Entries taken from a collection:

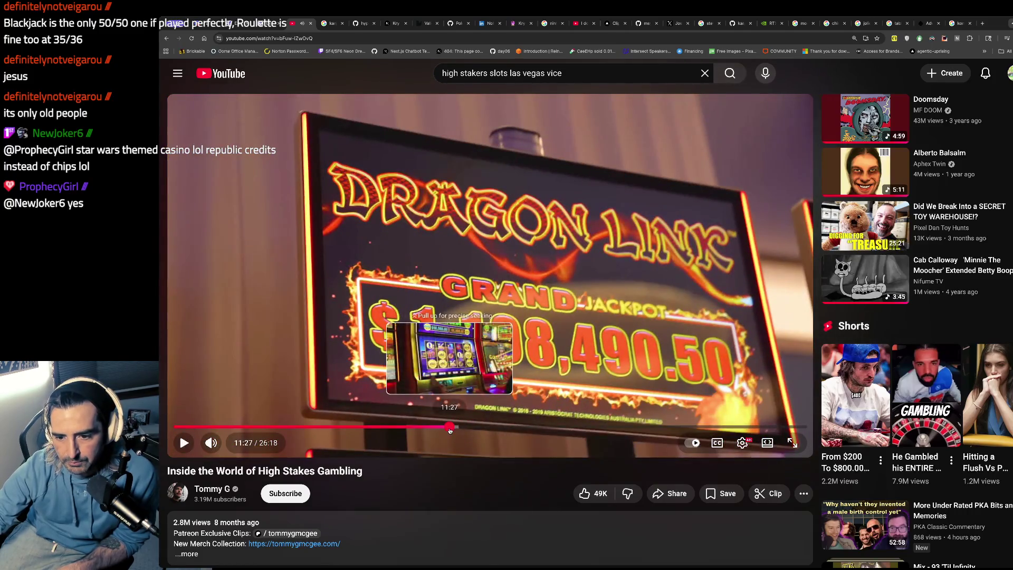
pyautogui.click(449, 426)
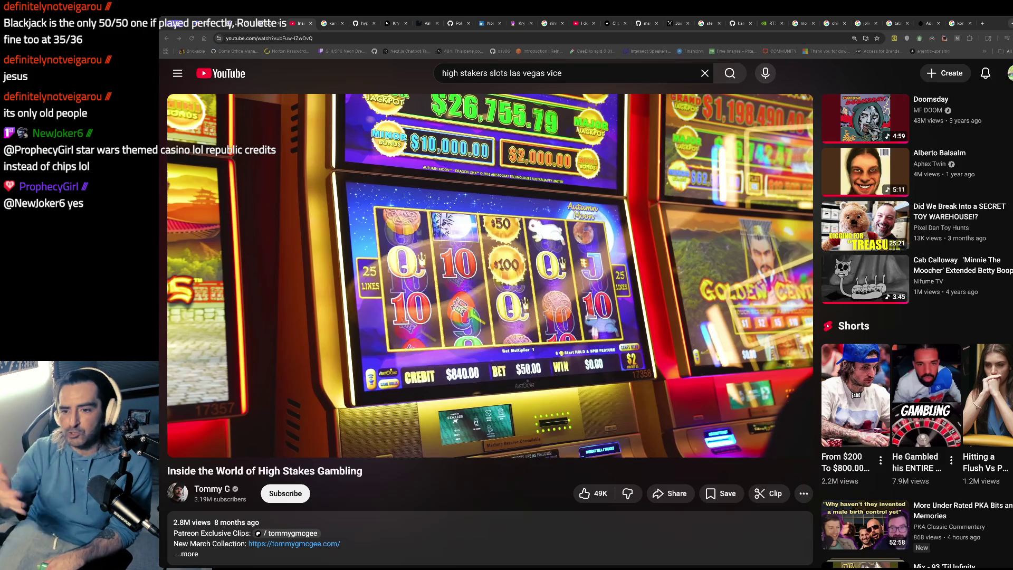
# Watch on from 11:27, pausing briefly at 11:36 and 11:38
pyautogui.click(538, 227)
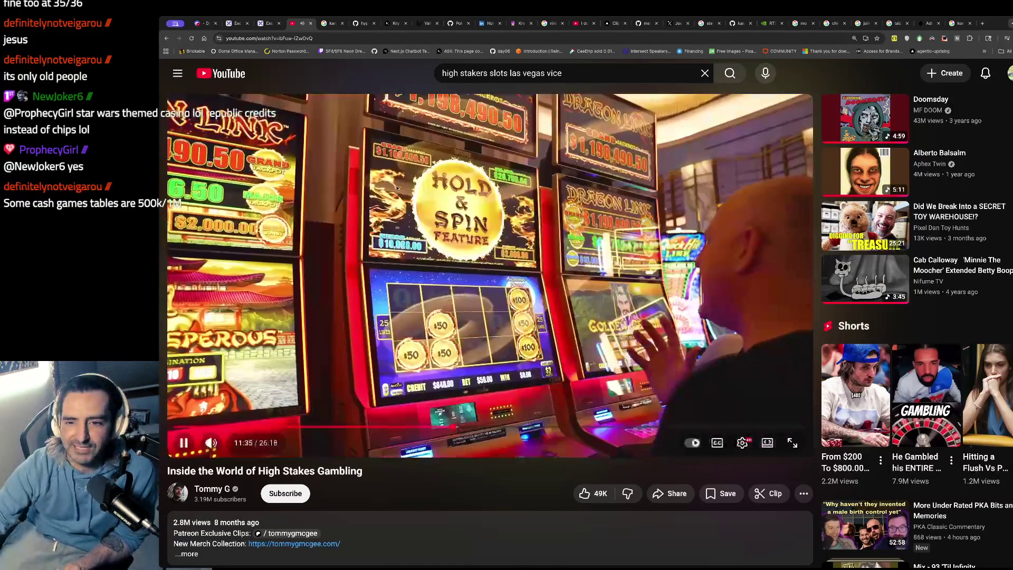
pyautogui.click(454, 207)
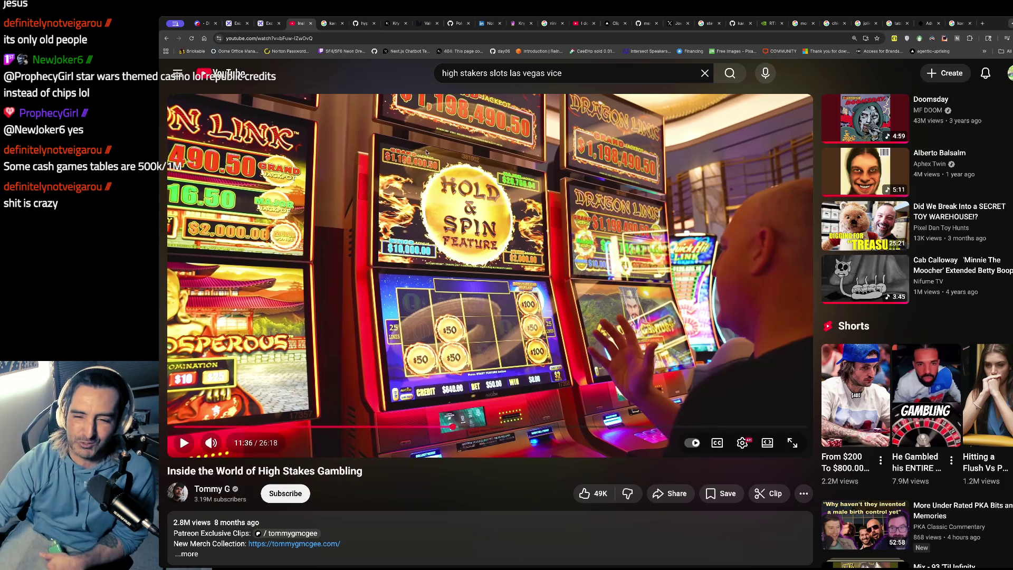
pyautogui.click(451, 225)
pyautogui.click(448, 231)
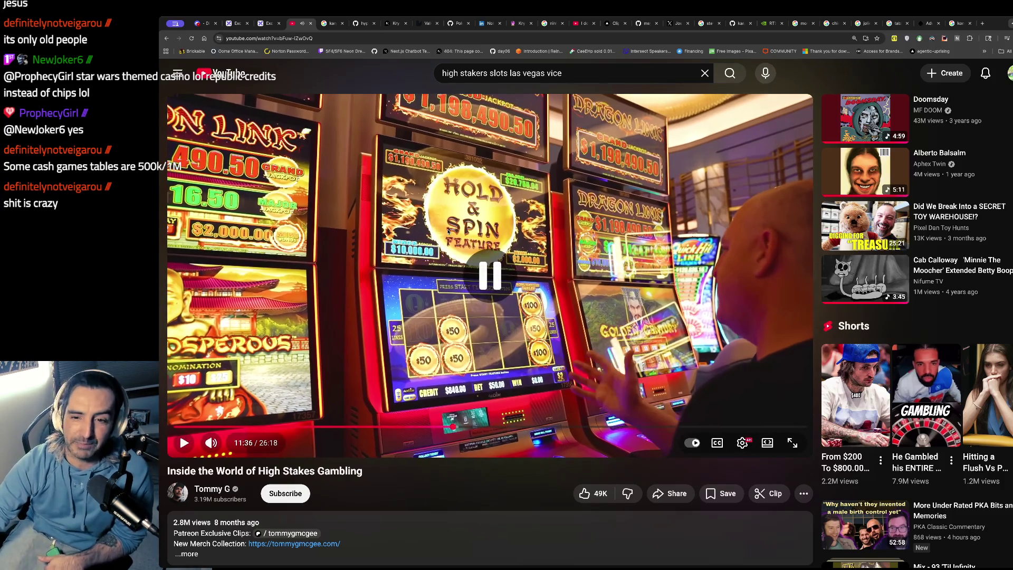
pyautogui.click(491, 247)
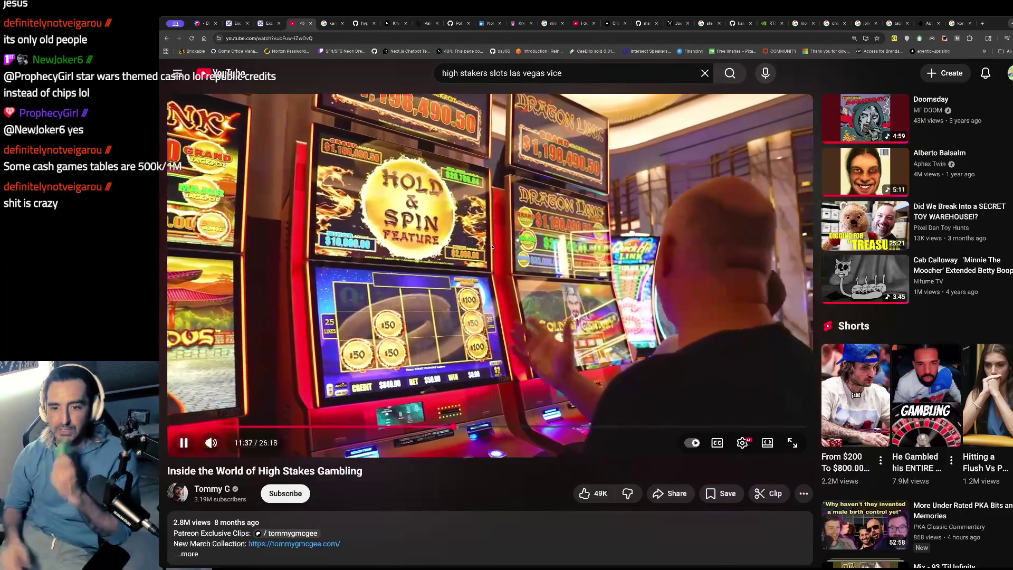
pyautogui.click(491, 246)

### Task directions
Exactly how many lines in the records above hold the string "pyautogui"? Reply with that number only.

### Result for this task
7